OpenAI was already deeply unprofitable. They priced ChatGPT Pro, with the o1 model, at
$200 per month, and then a Chinese company comes out of nowhere and undercuts them
OpenAI has been hemorrhaging key research staff and executives for a while now. In September, Chief technology officer Mira Murati, chief research officer Bob McGrew, and VP of research Barret Zoph all announced they were quitting.

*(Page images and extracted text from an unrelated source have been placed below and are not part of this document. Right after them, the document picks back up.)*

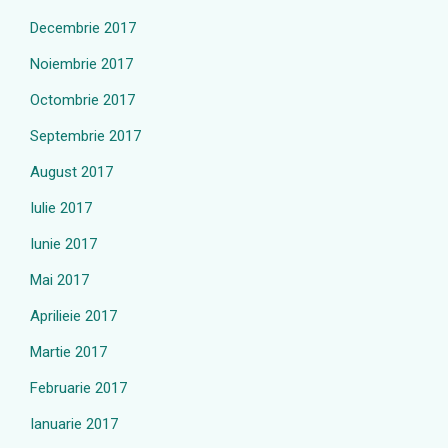
Decembrie 2017
Noiembrie 2017
Octombrie 2017
Septembrie 2017
August 2017
Iulie 2017
Iunie 2017
Mai 2017
Aprilieie 2017
Martie 2017
Februarie 2017
Ianuarie 2017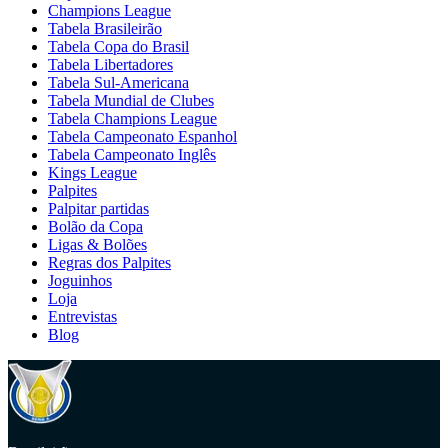
Champions League
Tabela Brasileirão
Tabela Copa do Brasil
Tabela Libertadores
Tabela Sul-Americana
Tabela Mundial de Clubes
Tabela Champions League
Tabela Campeonato Espanhol
Tabela Campeonato Inglês
Kings League
Palpites
Palpitar partidas
Bolão da Copa
Ligas & Bolões
Regras dos Palpites
Joguinhos
Loja
Entrevistas
Blog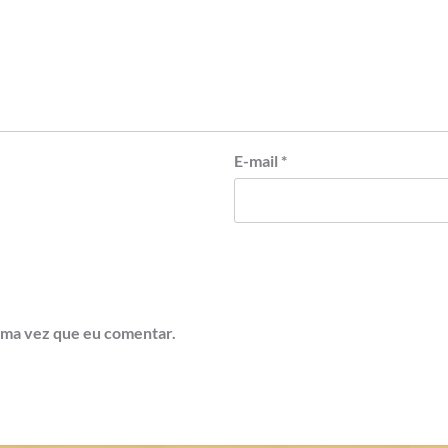
E-mail
*
ima vez que eu comentar.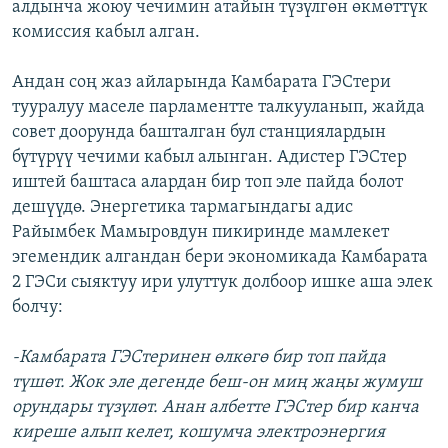
алдынча жоюу чечимин атайын түзүлгөн өкмөттүк
комиссия кабыл алган.
Андан соң жаз айларында Камбарата ГЭСтери
тууралуу маселе парламентте талкууланып, жайда
совет доорунда башталган бул станциялардын
бүтүрүү чечими кабыл алынган. Адистер ГЭСтер
иштей баштаса алардан бир топ эле пайда болот
дешүүдө. Энергетика тармагындагы адис
Райымбек Мамыровдун пикиринде мамлекет
эгемендик алгандан бери экономикада Камбарата
2 ГЭСи сыяктуу ири улуттук долбоор ишке аша элек
болчу:
-Камбарата ГЭСтеринен өлкөгө бир топ пайда
түшөт. Жок эле дегенде беш-он миң жаңы жумуш
орундары түзүлөт. Анан албетте ГЭСтер бир канча
киреше алып келет, кошумча электроэнергия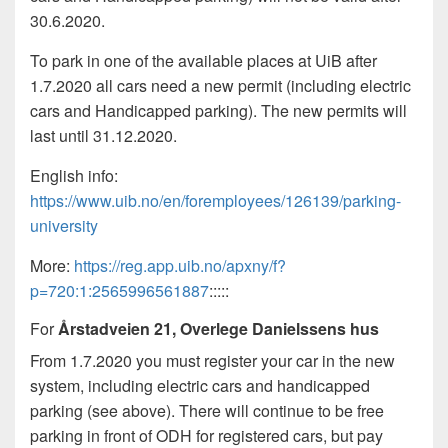
30.6.2020.
To park in one of the available places at UiB after
1.7.2020 all cars need a new permit (including electric
cars and Handicapped parking). The new permits will
last until 31.12.2020.
English info:
https://www.uib.no/en/foremployees/126139/parking-
university
More:
https://reg.app.uib.no/apxny/f?
p=720:1:2565996561887
:::::
For
Årstadveien 21, Overlege Danielssens hus
From 1.7.2020 you must register your car in the new
system, including electric cars and handicapped
parking (see above). There will continue to be free
parking in front of ODH for registered cars, but pay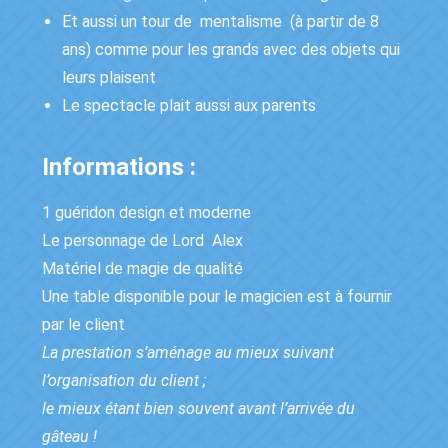
Et aussi un tour de mentalisme (à partir de 8
ans) comme pour les grands avec des objets qui
leurs plaisent
Le spectacle plait aussi aux parents
Informations :
1 guéridon design et moderne
Le personnage de Lord Alex
Matériel de magie de qualité
Une table disponible pour le magicien est à fournir
par le client
La prestation s’aménage au mieux suivant
l’organisation du client ;
le mieux étant bien souvent avant l’arrivée du
gâteau !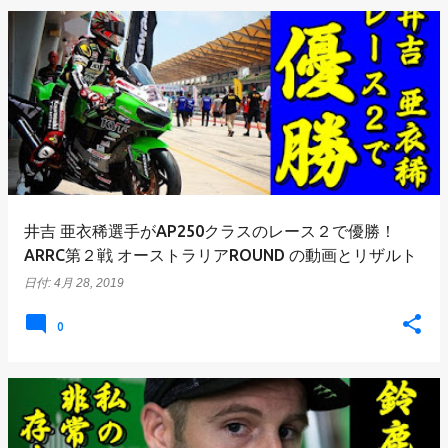
井吉 亜衣稀選手がAP250クラスのレース２で優勝！
ARRC第２戦 オーストラリアROUND の動画とリザルト
日付:
4月 28, 2019
0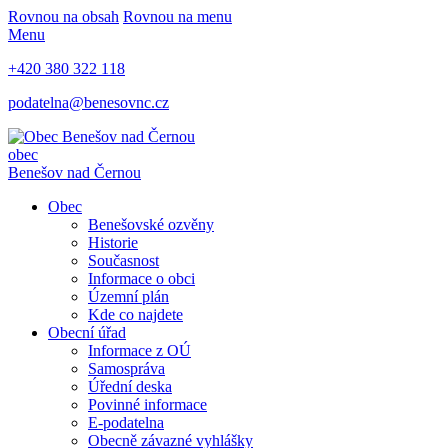
Rovnou na obsah
Rovnou na menu
Menu
+420 380 322 118
podatelna@benesovnc.cz
obec
Benešov nad Černou
Obec
Benešovské ozvěny
Historie
Současnost
Informace o obci
Územní plán
Kde co najdete
Obecní úřad
Informace z OÚ
Samospráva
Úřední deska
Povinné informace
E-podatelna
Obecně závazné vyhlášky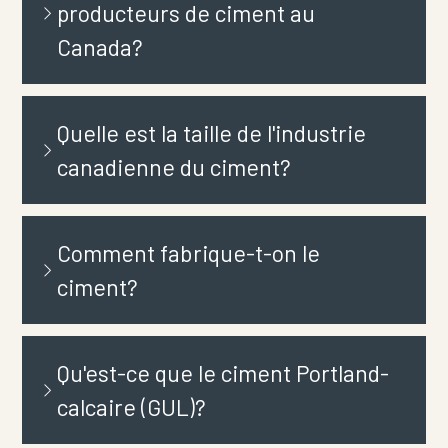
producteurs de ciment au
Canada?
Quelle est la taille de l'industrie
canadienne du ciment?
Comment fabrique-t-on le
ciment?
Qu'est-ce que le ciment Portland-
calcaire (GUL)?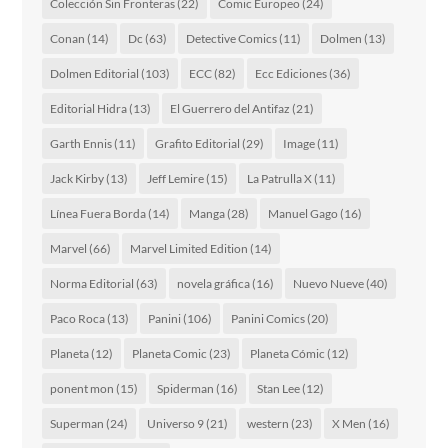
Colección Sin Fronteras
(22)
Comic Europeo
(24)
Conan
(14)
Dc
(63)
Detective Comics
(11)
Dolmen
(13)
Dolmen Editorial
(103)
ECC
(82)
Ecc Ediciones
(36)
Editorial Hidra
(13)
El Guerrero del Antifaz
(21)
Garth Ennis
(11)
Grafito Editorial
(29)
Image
(11)
Jack Kirby
(13)
Jeff Lemire
(15)
La Patrulla X
(11)
Línea Fuera Borda
(14)
Manga
(28)
Manuel Gago
(16)
Marvel
(66)
Marvel Limited Edition
(14)
Norma Editorial
(63)
novela gráfica
(16)
Nuevo Nueve
(40)
Paco Roca
(13)
Panini
(106)
Panini Comics
(20)
Planeta
(12)
Planeta Comic
(23)
Planeta Cómic
(12)
ponent mon
(15)
Spiderman
(16)
Stan Lee
(12)
Superman
(24)
Universo 9
(21)
western
(23)
X Men
(16)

What’s really popped is OpenAI’s credibility. They marketed themselves as needing to burn all those
billions of dollars on model training. Along comes DeepSeek with a model that works just about as well but for much cheaper, and saying it was trained for ridiculously less.
Sam Altman is good at raising money and good at making promises about the future — but OpenAI is a machine for spending money as fast as possible, not a machine for working efficiently.
OpenAI doesn’t need a massive AI infrastructure initiative like
Stargate — they need to work out how to train more cheaply.
SoftBank, one of the big backers behind Stargate, is notorious for WeWork-level funding disasters — but five days from floating the idea to the crash might be a new record.
What happens next?
The reaction to the crash includes a lot of people explaining why the tech market panic over DeepSeek validates their previous position, whatever it was.
This crash doesn’t mean AI sucks now or that it’s good now. It just means OpenAI, and everyone else whose stock dipped, was just throwing money into a fire. But we knew that.
Slop generators are inexpensive now, and that’s a sea change — but the output is still terrible slop, just more of it.
We think the market is reacting to the shock. We expect the stock prices to go back up again, at least in the short run. Business that have products and customers should be okay. If cheap LLMs are deployed everywhere, they’ll run on Nvidia.
Venture capital firms who put money into startups training AI foundational models — and it’s quite a lot of money — are likely to be unhappy (now rather than later). [
Axios]
The AI bubble and its
VC funders are deeply vibes-based. This is because generative AI promoters still haven’t found a convincing use case. The vibes have taken a serious hit.
We don’t know of anyone who predicted that tech stocks would crash just from someone coming up with a cheaper model. But Silicon Valley AI is Theranos on the GPU all the way down, so we should expect that to come out at some point.